In Canberra today over 3,000 people went out of their way, coming in on 30 buses from more than 1000 km away, to let Julia Gillard know that Australians do not want her Carbon Tax. The news made every major broadcast for several minutes. Protesters were referred to as “climate skeptics” (mostly).
Other rallies around Australia got hundreds of people even though they were organized in a hurry, with no advertising, and with no pre-formed coalition of networked groups. There was a very good crowd at the Perth rally on a hot day during business hours, and one heckler (John Brookes). The mood was striking.
This is random shoe-string grassroots action at the last minute and look what it can achieve. It’s just beginning.
The photo gallery at the Australian makes it clear how decidedly normal most people were and what their main messages are.
This is mainstream Australia rising up, yet already the Big-Green-PR machine is at work, doing all it can to deny the undeniable. As I drove home in Perth after our rally, ABC news-radio didn’t mention that 3,000 people had gathered, nor that protests had happened all over the country, they may have said that earlier, but all I heard was how Tony Abbot was under a “cloud” for having spoken at a rally with “extremists” — The Telegraph headlined it too. Labor MP Nick Champion, Labor Party backbencher, gets press time for for his free shot at calling them “extremists“. It’s just another form of name-calling, and if the media had any standards they would not propagate the namecalling without demanding he substantiate it. (Do write and tell me if any journalist asked Champion to explain why it’s extreme to ask for major policies to be put to an election first, or why we ought to expect some achievable outcome when we pay billions — other than earning brownie-points for the UN). Does the word “extreme” mean anything?
Bill Bard says…
Aussi anti carbon tax rallies. ‘good on em’

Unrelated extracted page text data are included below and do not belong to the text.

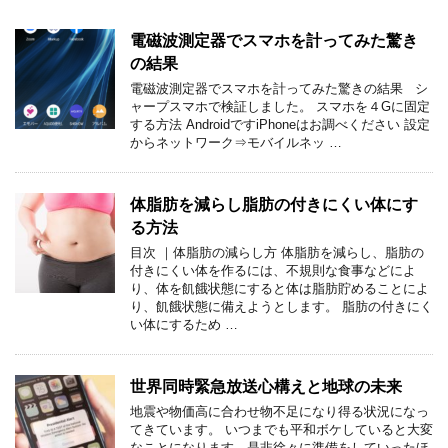
電磁波測定器でスマホを計ってみた驚き
の結果
電磁波測定器でスマホを計ってみた驚きの結果 シ
ャープスマホで検証しました。 スマホを４Gに固定
する方法 AndroidですiPhoneはお調べください 設定
からネットワーク⇒モバイルネッ …
体脂肪を減らし脂肪の付きにくい体にす
る方法
目次 ｜体脂肪の減らし方 体脂肪を減らし、脂肪の
付きにくい体を作るには、不規則な食事などによ
り、体を飢餓状態にすると体は脂肪貯めることによ
り、飢餓状態に備えようとします。 脂肪の付きにく
い体にするため …
世界同時緊急放送心構えと地球の未来
地震や物価高に合わせ物不足になり得る状況になっ
てきています。 いつまでも平和ボケしていると大変
なことになります。是非徐々に準備をしていったほ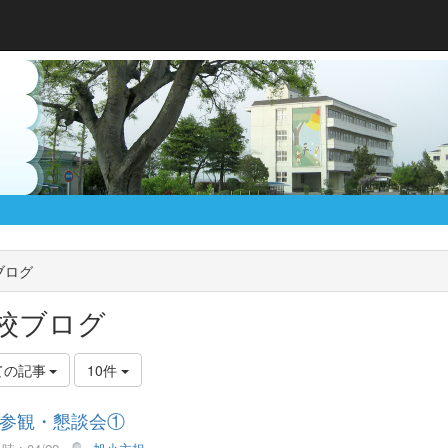
ブログ
校ブログ
ての記事
10件
参観・懇談会①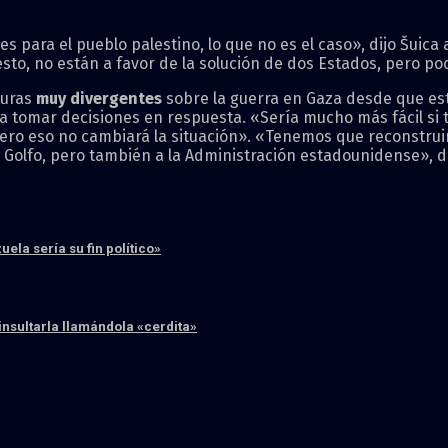
les para el pueblo palestino, lo que no es el caso», dijo Šuic
esto, no están a favor de la solución de dos Estados, pero po
turas
muy divergentes
sobre la guerra en Gaza desde que est
a tomar decisiones en respuesta. «Sería mucho más fácil si 
«pero eso no cambiará la situación». «Tenemos que reconstrui
l Golfo, pero también a la Administración estadounidense», di
la sería su fin político»
insultarla llamándola «cerdita»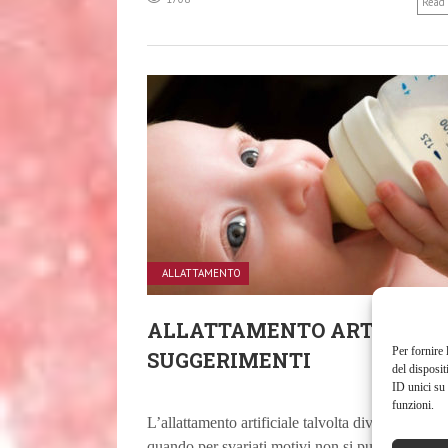
Read
ALLATTAMENTO
ALLATTAMENTO ARTIFICIAL
Per fornire 
SUGGERIMENTI
del disposit
ID unici su 
24 OTTOBRE
funzioni.
L’allattamento artificiale talvolta diventa necess
quando per svariati motivi non si può procedere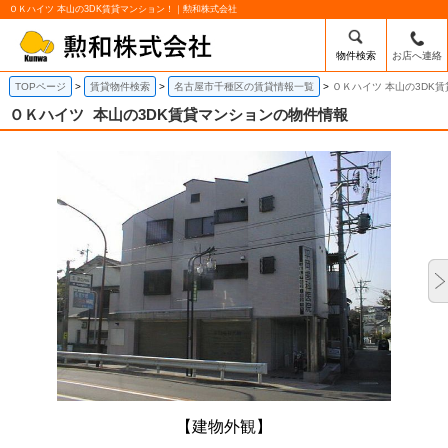
ＯＫハイツ 本山の3DK賃貸マンション！｜勲和株式会社
物件検索
お店へ連絡
TOPページ
賃貸物件検索
名古屋市千種区の賃貸情報一覧
ＯＫハイツ 本山の3DK
ＯＫハイツ
本山の3DK賃貸マンションの物件情報
【建物外観】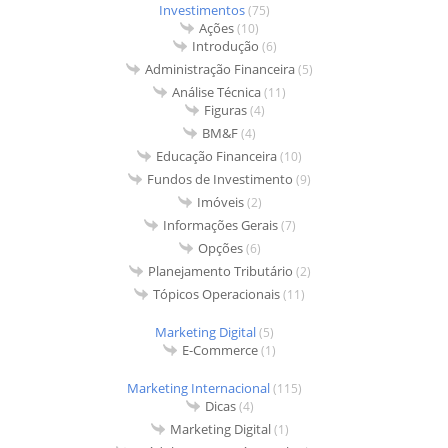
Investimentos
(75)
Ações
(10)
Introdução
(6)
Administração Financeira
(5)
Análise Técnica
(11)
Figuras
(4)
BM&F
(4)
Educação Financeira
(10)
Fundos de Investimento
(9)
Imóveis
(2)
Informações Gerais
(7)
Opções
(6)
Planejamento Tributário
(2)
Tópicos Operacionais
(11)
Marketing Digital
(5)
E-Commerce
(1)
Marketing Internacional
(115)
Dicas
(4)
Marketing Digital
(1)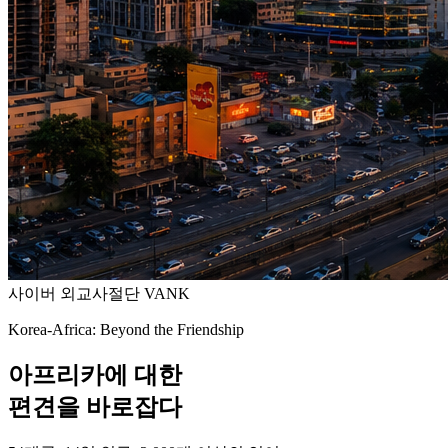
사이버 외교사절단 VANK
Korea-Africa: Beyond the Friendship
아프리카에 대한
편견을 바로잡다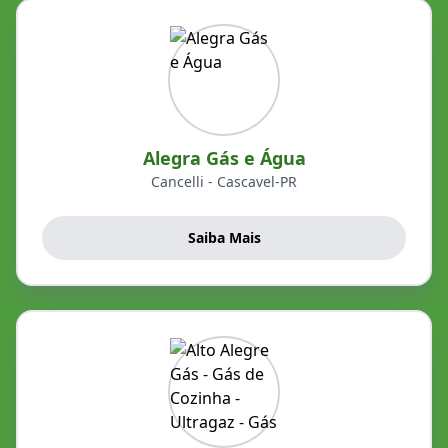
Alegra Gás e Água
Cancelli - Cascavel-PR
Saiba Mais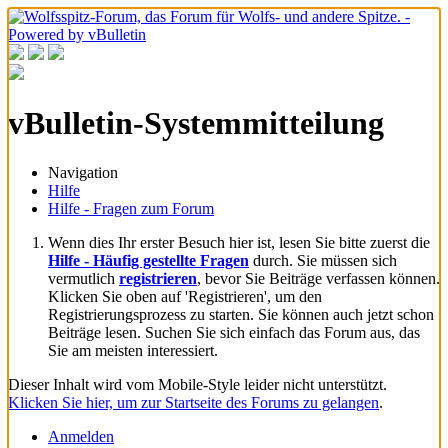
vBulletin-Systemmitteilung
Navigation
Hilfe
Hilfe - Fragen zum Forum
Wenn dies Ihr erster Besuch hier ist, lesen Sie bitte zuerst die
Hilfe - Häufig gestellte Fragen
durch. Sie müssen sich
vermutlich
registrieren
, bevor Sie Beiträge verfassen können.
Klicken Sie oben auf 'Registrieren', um den
Registrierungsprozess zu starten. Sie können auch jetzt schon
Beiträge lesen. Suchen Sie sich einfach das Forum aus, das
Sie am meisten interessiert.
Dieser Inhalt wird vom Mobile-Style leider nicht unterstützt.
Klicken Sie hier, um zur Startseite des Forums zu gelangen
.
Anmelden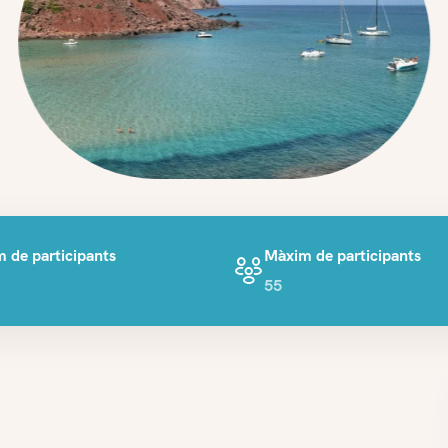
 de participants
Màxim de participants
55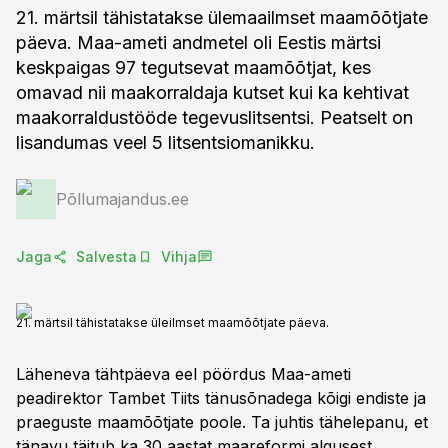
21. märtsil tähistatakse ülemaailmset maamõõtjate
päeva. Maa-ameti andmetel oli Eestis märtsi
keskpaigas 97 tegutsevat maamõõtjat, kes
omavad nii maakorraldaja kutset kui ka kehtivat
maakorraldustööde tegevuslitsentsi. Peatselt on
lisandumas veel 5 litsentsiomanikku.
Põllumajandus.ee
Jaga
Salvesta
Vihja
21. märtsil tähistatakse üleilmset maamõõtjate päeva.
Läheneva tähtpäeva eel pöördus Maa-ameti
peadirektor Tambet Tiits tänusõnadega kõigi endiste ja
praeguste maamõõtjate poole. Ta juhtis tähelepanu, et
tänavu täitub ka 30 aastat maareformi algusest.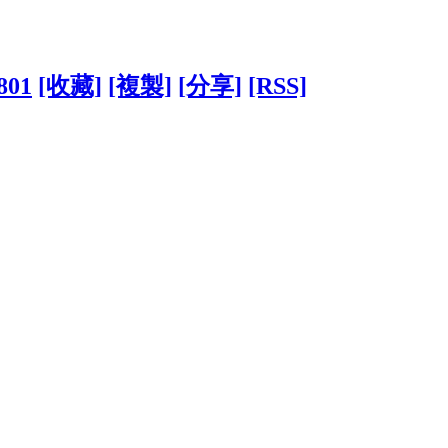
7801
[收藏]
[複製]
[分享]
[RSS]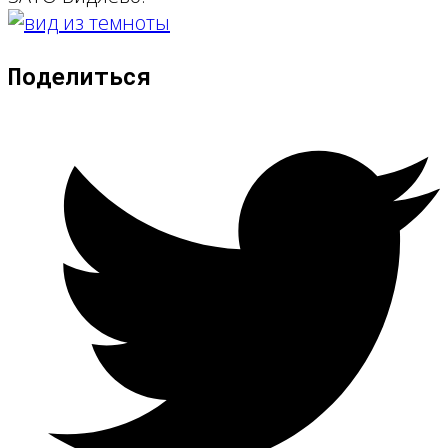
Поделиться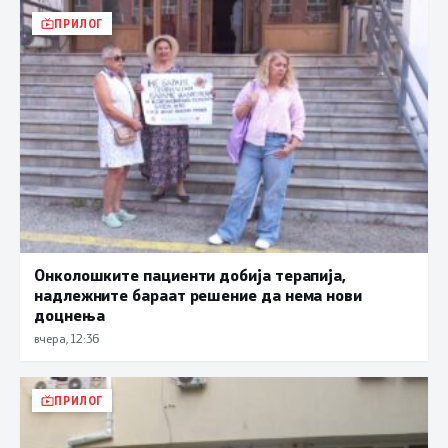
ПРИЛОГ
Онколошките пациенти добија терапија,
надлежните бараат решение да нема нови
доцнења
вчера, 12:36
ПРИЛОГ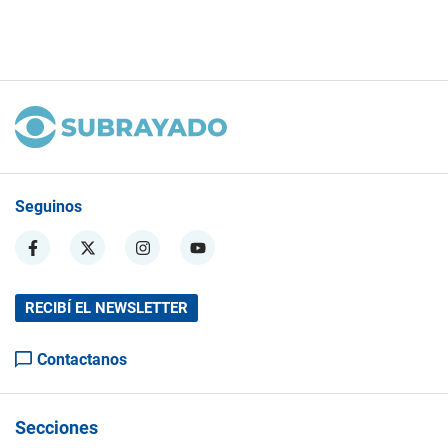
Seguinos
RECIBÍ EL NEWSLETTER
Contactanos
Secciones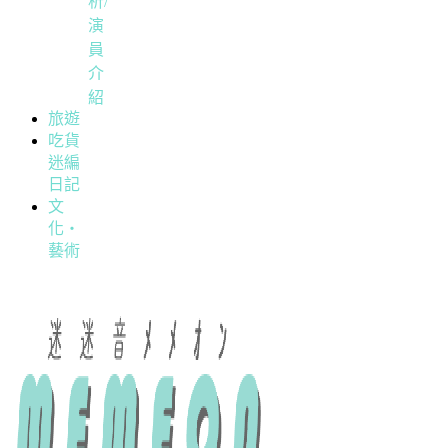
析/
演
員
介
紹
旅遊
吃貨
迷編
日記
文
化・
藝術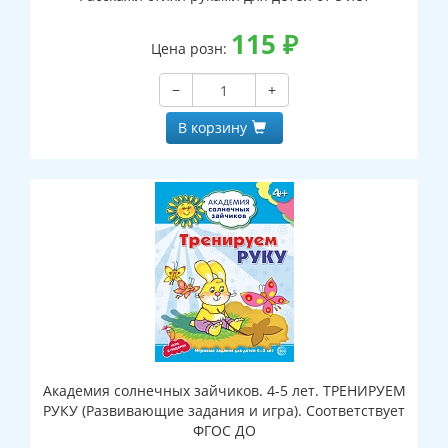
115
₽
Цена розн:
−
+
В корзину
Академия солнечных зайчиков. 4-5 лет. ТРЕНИРУЕМ
РУКУ (Развивающие задания и игра). Соответствует
ФГОС ДО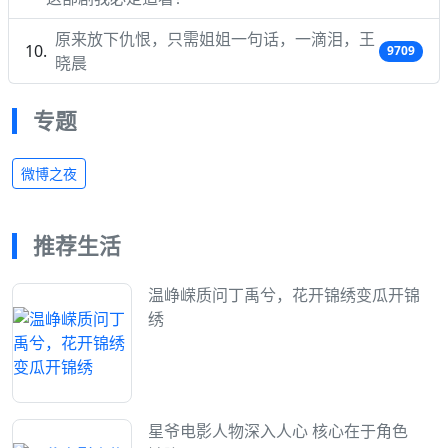
原来放下仇恨，只需姐姐一句话，一滴泪，王
9709
晓晨
专题
微博之夜
推荐生活
温峥嵘质问丁禹兮，花开锦绣变瓜开锦
绣
星爷电影人物深入人心 核心在于角色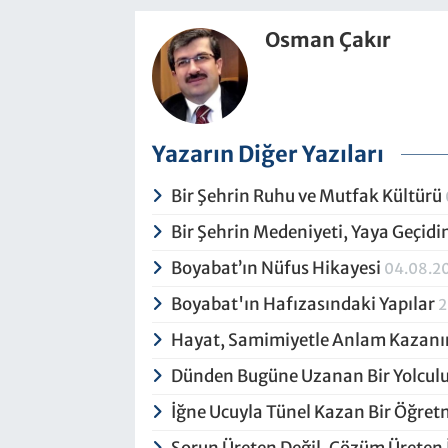
Osman Çakır
Yazarın Diğer Yazıları
Bir Şehrin Ruhu ve Mutfak Kültürü
Bir Şehrin Medeniyeti, Yaya Geçid
Boyabat’ın Nüfus Hikayesi
04.08.2
Boyabat'ın Hafızasındaki Yapılar
2
Hayat, Samimiyetle Anlam Kazanı
Dünden Bugüne Uzanan Bir Yolcul
İğne Ucuyla Tünel Kazan Bir Öğret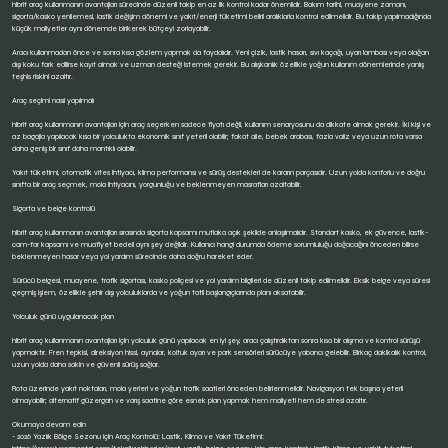
hibrit araç kullanmanın avantajları sürecinde düzenli takip en az ilk kontrol kadar önemlidir. Bakım tarihi, muayene zamanı,
sigorta/kasko yenilemesi, lastik değişim dönemi ve yakıt/enerji tüketimi belirli aralıklarla kontrol edilmelidir. Bu takip yapılmadığında
küçük maliyetler aynı dönemde birikerek bütçeyi zorlayabilir.
Aracı kullanmadan önce ve sonra kısa gözlem yapmak da faydalıdır. Yeni çizik, lastik hasarı, sıvı kaçağı, uyarı lambası veya olağan
dışı koku fark edilirse kayıt almak ve uzman desteği istemek gerekir. Bu alışkanlık özellikle yoğun kullanım dönemlerinde yanlış
teşhis riskini azaltır.
Araç seçimi nasıl yapılmalı
hibrit araç kullanmanın avantajları için araç seçerken sadece fiyatı değil, kullanım senaryosunu da dikkate almak gerekir. İki kişi ve
az bagajla yapılacak kısa bir yolculukta ekonomik sınıf yeterli olabilir; fakat aile, bebek arabası, fazla valiz veya uzun rota varsa
daha geniş bir sınıf daha mantıklı olabilir.
Yakıt tüketimi, otomatik vites ihtiyacı, klima performansı ve sürüş destekleri de kararın parçasıdır. Uzun yolda konforlu ve doğru
sınıfta bir araç seçmek, mola ihtiyacını, yorgunluğu ve beklenmeyen masrafları azaltabilir.
Sigorta ve belge kontrolü
hibrit araç kullanmanın avantajları sırasında sigorta kapsamı mutlaka açık şekilde anlaşılmalıdır. Standart kasko, ek güvence, lastik-
cam-far kapsamı ve muafiyet bedeli aynı şey değildir. Kullanıcı hangi durumda ödeme sorumluluğu doğacağını önceden bilirse
beklenmeyen hasar veya yol yardım sürecinde daha doğru hareket eder.
Sürücü belgesi, muayene, trafik sigortası, kasko poliçesi ve yol yardım bilgileri de düzenli takip edilmelidir. Eksik belge veya süresi
geçmiş işlem, özellikle şehir dışı yolculuklarda ve yoğun tatil başlangıçlarında planı aksatabilir.
Yolculuk günü uygulanacak plan
hibrit araç kullanmanın avantajları için yolculuk günü yapılacak en iyi şey, aracı çalıştırdıktan sonra kısa bir alışma ve kontrol sürüşü
yapmaktır. Fren tepkisi, direksiyon hissi, aynalar, koltuk ayarı ve park sensörleri sürücüye yabancı gelebilir. Birkaç dakikalık kontrol,
uzun yolda daha sakin ve güvenli sürüş sağlar.
Rota üzerinde yakıt noktaları, mola yerleri ve yoğun trafik saatleri önceden belirlenmelidir. Navigasyon tek başına yeterli
olmayabilir; alternatif güzergah ve varış saatine göre esnek plan yapmak hem maliyeti hem de stresi azaltır.
Okumaya devam edin
- 2026 Yazlık Bölge Sezonu için Araç Kontrolü: Lastik, Klima ve Yakıt Tüketimi: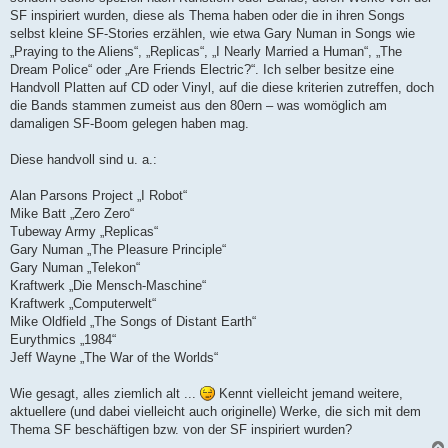
e
SF inspiriert wurden, diese als Thema haben oder die in ihren Songs
i
t
selbst kleine SF-Stories erzählen, wie etwa Gary Numan in Songs wie
r
„Praying to the Aliens“, „Replicas“, „I Nearly Married a Human“, „The
a
g
Dream Police“ oder „Are Friends Electric?“. Ich selber besitze eine
Handvoll Platten auf CD oder Vinyl, auf die diese kriterien zutreffen, doch
die Bands stammen zumeist aus den 80ern – was womöglich am
damaligen SF-Boom gelegen haben mag.
Diese handvoll sind u. a.:
Alan Parsons Project „I Robot“
Mike Batt „Zero Zero“
Tubeway Army „Replicas“
Gary Numan „The Pleasure Principle“
Gary Numan „Telekon“
Kraftwerk „Die Mensch-Maschine“
Kraftwerk „Computerwelt“
Mike Oldfield „The Songs of Distant Earth“
Eurythmics „1984“
Jeff Wayne „The War of the Worlds“
Wie gesagt, alles ziemlich alt ...
Kennt vielleicht jemand weitere,
aktuellere (und dabei vielleicht auch originelle) Werke, die sich mit dem
Thema SF beschäftigen bzw. von der SF inspiriert wurden?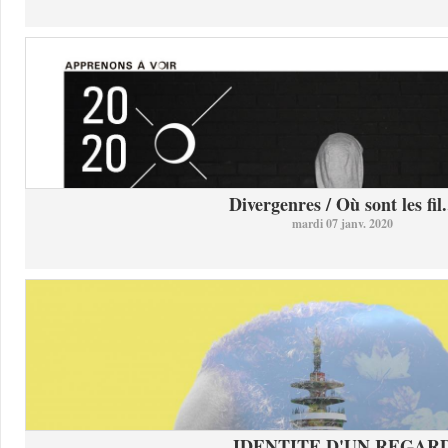
Divergenres / Où sont les fil.
mardi 07 janv. 2020
IDENTITE D'UN REGAR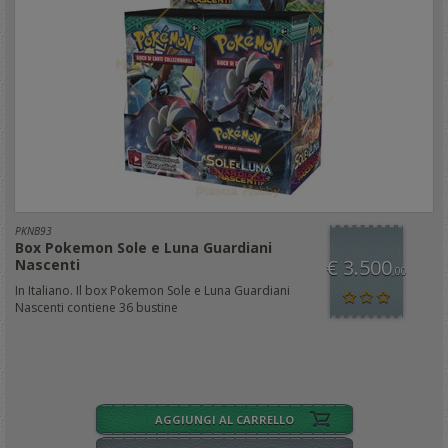
PKNB93
Box Pokemon Sole e Luna Guardiani
€ 3.500
Nascenti
,00
In Italiano. Il box Pokemon Sole e Luna Guardiani
Nascenti contiene 36 bustine
AGGIUNGI AL CARRELLO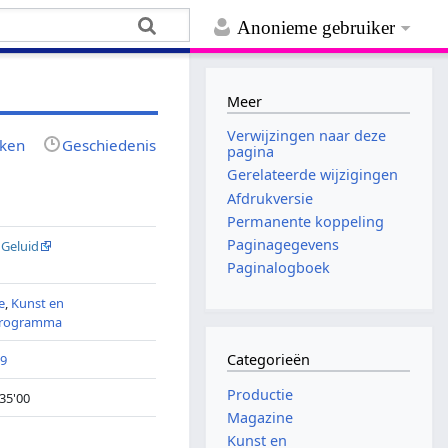
Anonieme gebruiker
Meer
Verwijzingen naar deze
jken
Geschiedenis
pagina
Gerelateerde wijzigingen
Afdrukversie
Permanente koppeling
Paginagegevens
 Geluid
Paginalogboek
e
,
Kunst en
programma
Categorieën
09
Productie
 35'00
Magazine
Kunst en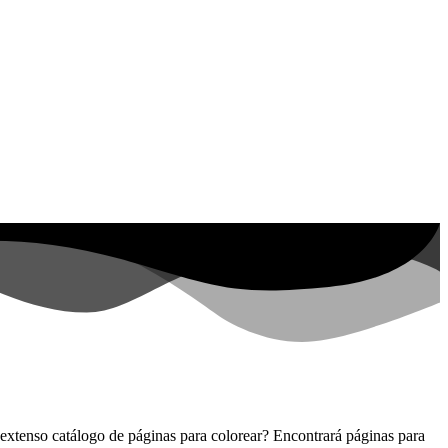
o extenso catálogo de páginas para colorear? Encontrará páginas para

Thousands of protestors are challenging Prime Minister, Julia Gillard’s, “undemocratic” climate policies demanding either an immediate election or that her government drops all such proposals. They say imposing the taxes would be a betrayal of democratic principles because Gillard was elected with no mandate to raise any such taxes.
Speaking at the event will be leading MPs and scientists opposed to climate taxes. In response one Government Minister (Albanese) labeled the rally participants as ‘ratbags.’
A press release by organizer, Viv Forbes, Chairman of the Carbon Sense Coalition (March 23, 2011) announces that 22 diverse associations representing tens of thousands of Aussies will put the Gillard government’s environmental tax policies to the test. The Carbon Sense Coalition claims “thousands of Australians all over the country have signed a letter to Prime Minister Julia Gillard opposing the carbon tax.”